Imagine you’re at the beach. You’re in the ocean, and you have a beach ball. Now, imagine that you take that ball and push it down into the water. You push it down further and further, and you can feel the resistance building. That’s because the pressure to rise back up for the air-filled ball is becoming greater with every additional inch you push it down.
This is how I conceptualize a falling market, particularly in a good economy – just like that beach ball. As uncomfortable as these stock market corrections are, they often can be the best time to invest.
For those of you saying, “But Wes, I’m already invested!” I get it. So, while this may not be your time to double down, it also probably isn’t the time to be selling and heading for the cash hills.
I understand if you feel like running. We had another difficult week for your 401(k). There were lots of unsettling headlines, like those about mail bombs. We experienced a 600-point one-day drop for the Dow, making it the “worst month for stocks” since 2009. We landed in “correction territory” for the NASDAQ, S&P 500, and the Dow, and have experienced a total loss of $8 trillion since September.
All of these things happened in a week when we get a third-quarter GDP report that shows a 3.5% growth rate, which, by the way, is a phenomenally strong number for an economy our size.
And, let me share my favorite chart of the week to provide some added perspective on this most recent dip and investor scare. This graphic shows that recessions don’t start with zero real interest rates, but rather when we get into the 3%, 4% or higher range. Take a look.
What is “real” in terms of interest rates? It’s the rate you get when you take the nominal rate from the Fed and subtract inflation. In our case right now, the real interest rate is around 2.0 minus 2.0, which gives us zero. At zero, according to historical data, we aren’t near a recession level as far as this critical metric is concerned.
We also know that the economy and stock market don’t always hold hands and move in lockstep. There are plenty of down markets in good economies. Take a look at this next chart, which illustrates how the market and economy can behave differently, or “divorce,” so to speak.

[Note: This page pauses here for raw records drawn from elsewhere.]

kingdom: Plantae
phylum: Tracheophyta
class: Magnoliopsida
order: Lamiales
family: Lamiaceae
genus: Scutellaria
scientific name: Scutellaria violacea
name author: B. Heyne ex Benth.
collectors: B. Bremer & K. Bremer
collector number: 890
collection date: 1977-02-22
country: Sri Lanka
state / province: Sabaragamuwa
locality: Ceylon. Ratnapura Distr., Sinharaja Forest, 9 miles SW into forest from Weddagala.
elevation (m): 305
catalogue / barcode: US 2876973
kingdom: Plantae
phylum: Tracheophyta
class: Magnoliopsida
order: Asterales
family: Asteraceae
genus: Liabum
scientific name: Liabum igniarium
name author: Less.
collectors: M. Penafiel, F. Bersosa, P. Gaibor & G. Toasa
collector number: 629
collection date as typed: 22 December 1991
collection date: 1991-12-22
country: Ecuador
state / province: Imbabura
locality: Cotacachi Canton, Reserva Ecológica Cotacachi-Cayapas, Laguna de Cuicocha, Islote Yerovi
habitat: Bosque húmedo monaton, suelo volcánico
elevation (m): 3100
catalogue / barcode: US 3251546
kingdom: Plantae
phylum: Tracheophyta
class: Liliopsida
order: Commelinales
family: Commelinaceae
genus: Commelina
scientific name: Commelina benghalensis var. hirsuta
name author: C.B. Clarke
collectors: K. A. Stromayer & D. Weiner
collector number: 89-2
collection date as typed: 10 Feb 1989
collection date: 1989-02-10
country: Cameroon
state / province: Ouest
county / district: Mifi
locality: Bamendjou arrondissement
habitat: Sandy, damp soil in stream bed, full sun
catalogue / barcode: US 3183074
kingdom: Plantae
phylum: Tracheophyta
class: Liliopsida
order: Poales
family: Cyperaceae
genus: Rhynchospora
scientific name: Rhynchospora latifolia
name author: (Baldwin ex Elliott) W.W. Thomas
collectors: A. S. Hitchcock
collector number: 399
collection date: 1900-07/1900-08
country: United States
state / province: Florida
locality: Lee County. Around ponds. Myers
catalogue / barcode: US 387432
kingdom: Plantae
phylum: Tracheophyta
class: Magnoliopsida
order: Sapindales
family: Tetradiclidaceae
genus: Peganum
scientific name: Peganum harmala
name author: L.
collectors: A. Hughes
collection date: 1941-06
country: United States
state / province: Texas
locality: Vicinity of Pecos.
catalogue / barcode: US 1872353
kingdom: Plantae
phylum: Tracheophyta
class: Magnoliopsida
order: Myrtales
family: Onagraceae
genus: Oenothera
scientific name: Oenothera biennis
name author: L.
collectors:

As you can see, in 2015, we were down 15% and didn’t have a recession. Similarly, we were down 21% in 2011 and 19% in 1976, both without a recession.
Remember, investing is a mix between what you think will happen and what you can tolerate actually happening. Based on historical data of past economic and market behavior, this most recent correction is likely more buyable, not less. And, investors are rewarded when they stay the course, with the stock risk they have and choose to take.
This seems, for now, to be the point when selloffs become attractive; we are experiencing approximately 50% of S&P 500 companies in a -20% position. If we look back over the course of past corrections, that’s the level that typically starts to mark a turning point. Basically, stocks go on sale – a massive clearance of such scale that it brings in droves of new buyers. And, then, returning to our analogy above, our beach ball rises back up again.